There are a large number of web applications that only provide a human oriented interface, that usually presents a form that needs to be filled in with some information and submitted. Afterwards, the human user has to click through response pages until the relevant information is found. Integrating those applications involves emulating this human interaction, while offering a programmatic interface to the virtual integration systems, and this is achieved by means of a wrapper.
Inside a wrapper, the navigator is the module responsible of executing the filled forms provided by an enquirer and navigating through the results to fetch data pages. Note that this process may lead to a data page in one step, to a no-results page, or to a so-called page hub [K99], which is a set of interlinked pages that provide short descriptions of the information in other data pages together with links to them.
There is a lack for techniques to navigate intelligently through search results in virtual integration contexts, while at the same time keeping the server load low, saving bandwidth, and therefore, offering a reasonable client response time.
Visiting many irrelevant links is problematic insofar it has an impact on a server’s response time and on the bandwidth used. Our preliminary studies prove that typical hub pages include 60-90% irrelevant links [H09], which makes it clear the need for intelligent navigators.
To the present day, there are many approaches to solve the problem of navigating through a site, but most of them are unable to find pages containing relevant information efficiently.

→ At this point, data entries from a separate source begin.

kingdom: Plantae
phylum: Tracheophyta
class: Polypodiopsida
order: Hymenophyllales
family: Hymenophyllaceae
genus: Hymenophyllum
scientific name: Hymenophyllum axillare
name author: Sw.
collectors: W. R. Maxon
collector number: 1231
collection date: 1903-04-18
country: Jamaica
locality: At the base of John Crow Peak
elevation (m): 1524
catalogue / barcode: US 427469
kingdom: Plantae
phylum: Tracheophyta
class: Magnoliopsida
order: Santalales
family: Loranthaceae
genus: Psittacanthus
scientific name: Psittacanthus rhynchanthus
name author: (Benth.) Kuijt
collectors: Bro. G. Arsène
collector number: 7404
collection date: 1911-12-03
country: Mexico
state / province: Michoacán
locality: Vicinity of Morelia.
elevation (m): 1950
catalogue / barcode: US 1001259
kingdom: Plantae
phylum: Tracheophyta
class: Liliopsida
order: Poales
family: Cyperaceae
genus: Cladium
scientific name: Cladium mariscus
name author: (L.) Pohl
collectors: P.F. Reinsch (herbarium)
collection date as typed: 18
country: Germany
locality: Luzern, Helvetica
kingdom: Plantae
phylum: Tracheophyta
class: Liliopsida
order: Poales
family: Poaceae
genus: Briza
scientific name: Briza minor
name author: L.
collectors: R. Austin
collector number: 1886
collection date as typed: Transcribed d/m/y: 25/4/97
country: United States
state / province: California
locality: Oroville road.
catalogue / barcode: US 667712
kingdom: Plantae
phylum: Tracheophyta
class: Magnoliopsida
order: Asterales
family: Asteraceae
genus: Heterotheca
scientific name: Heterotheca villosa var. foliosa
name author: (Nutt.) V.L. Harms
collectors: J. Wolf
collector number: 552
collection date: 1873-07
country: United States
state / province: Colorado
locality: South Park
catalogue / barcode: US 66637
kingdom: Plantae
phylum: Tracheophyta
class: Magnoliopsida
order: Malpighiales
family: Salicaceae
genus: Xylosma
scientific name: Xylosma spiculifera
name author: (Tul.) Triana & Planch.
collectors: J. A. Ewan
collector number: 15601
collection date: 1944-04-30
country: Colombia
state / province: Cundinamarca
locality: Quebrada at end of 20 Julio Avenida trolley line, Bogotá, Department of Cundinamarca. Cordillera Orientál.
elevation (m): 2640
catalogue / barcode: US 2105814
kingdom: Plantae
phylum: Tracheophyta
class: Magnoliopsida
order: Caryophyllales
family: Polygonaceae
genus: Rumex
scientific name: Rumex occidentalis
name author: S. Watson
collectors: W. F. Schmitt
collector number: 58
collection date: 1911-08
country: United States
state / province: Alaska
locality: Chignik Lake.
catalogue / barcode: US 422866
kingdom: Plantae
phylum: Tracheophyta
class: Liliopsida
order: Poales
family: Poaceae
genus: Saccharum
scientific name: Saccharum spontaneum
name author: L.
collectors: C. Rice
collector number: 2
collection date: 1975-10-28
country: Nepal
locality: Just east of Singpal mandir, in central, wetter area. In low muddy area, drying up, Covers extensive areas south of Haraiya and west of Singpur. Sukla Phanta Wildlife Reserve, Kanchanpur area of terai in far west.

Traditional crawlers [RG01] navigate a site by retrieving all of the pages they find, which means visiting all of the links. Focused crawlers only crawl pages about a given topic or pages that may lead to them, but they are not able to set relevant links apart and the ratio of irrelevant links visited is far from negligible [PS06, CDK99, ALG09]. Automated navigation pattern learners can be the solution to our problem, but the existing proposals have some shortcomings that must be addressed. A recent proposal by Vidal et al. [VSM08] is able to learn navigation patterns that set irrelevant pages apart without fetching them, i.e., the decision is solely based on their links; unfortunately, it seems unable to navigate through hub pages and does not guarantee that all relevant data pages are retrieved.
Our proposal is to research how intelligent techniques can be applied to build a navigator able to navigate intelligently. In our context, this means being able to classify links found on every page according to their functionality, that is, to their destination, before following them, and hence, being able to leave aside irrelevant links. We aim at relieving the user from the burden of classifying the links by hand, therefore the main focus is on finding a set of features to automatically classify links with a high precision. This set of features, moreover, has to be sufficiently generic as to be applicable to most web sites, instead of building a model for each particular site.
Existing proposals in the web navigation area do not address some of the problems stated before. Although there are a large number of proposals studying the use of links for web page classification purposes, link classification in itself has not been thoroughly studied yet. Most proposals are supervised, and they depend on the intervention of the user for selecting the links that should be followed. Instead, our focus is on a non-supervised solution, which is more reusable, fault tolerant, and easier to adapt to ever-changing web sites. The unsupervised existing proposals try to tackle navigation problems by analysing each site and extracting several specific models, while we focus on link classification in order to obtain a generic model.
[ALG09] A Genre-Aware Approach to Focused Crawling. G.T. de Assis, A.H.F. Laender, M.A. Gonçalves, A.S. da Silva. WWW Journal, 12(3):285-319. 2009.
[CDK99] Mining the Web's Link Structure. S. Chakrabarti, B. Dom, R. Kumar, P. Raghavan, S. Rajagopalan, A. Tomkins, D. Gibson, J.M. Kleinberg. IEEE Computer, 32(8):60-67. 1999.
[H09] Intelligent Web Navigation. I. Hernández. Taller de Trabajo Zoco'09/JISBD, 2009.
[K99]Authoritative Sources in a Hyperlinked Environment. Jon M. Kleinberg. J. ACM, 46(5):604-632. 1999
[PS06] Link Contexts in Classifier-Guided Topical Crawlers. G. Pant, P. Srinivasan. IEEE Trans. Knowl. Data Eng., 18(1):107-122. 2006.
[RG01] Crawling the Hidden Web. S. Raghavan, H. Garcia-Molina. VLDB Conf., 129-138. 2001
[VSM08] Structure-Based Crawling in the Hidden Web. M.L.A. Vidal, A.S. da Silva, E.S. de Moura, J.M.B. Cavalcanti. J. UCS, 14(11):1857-1876. 2008.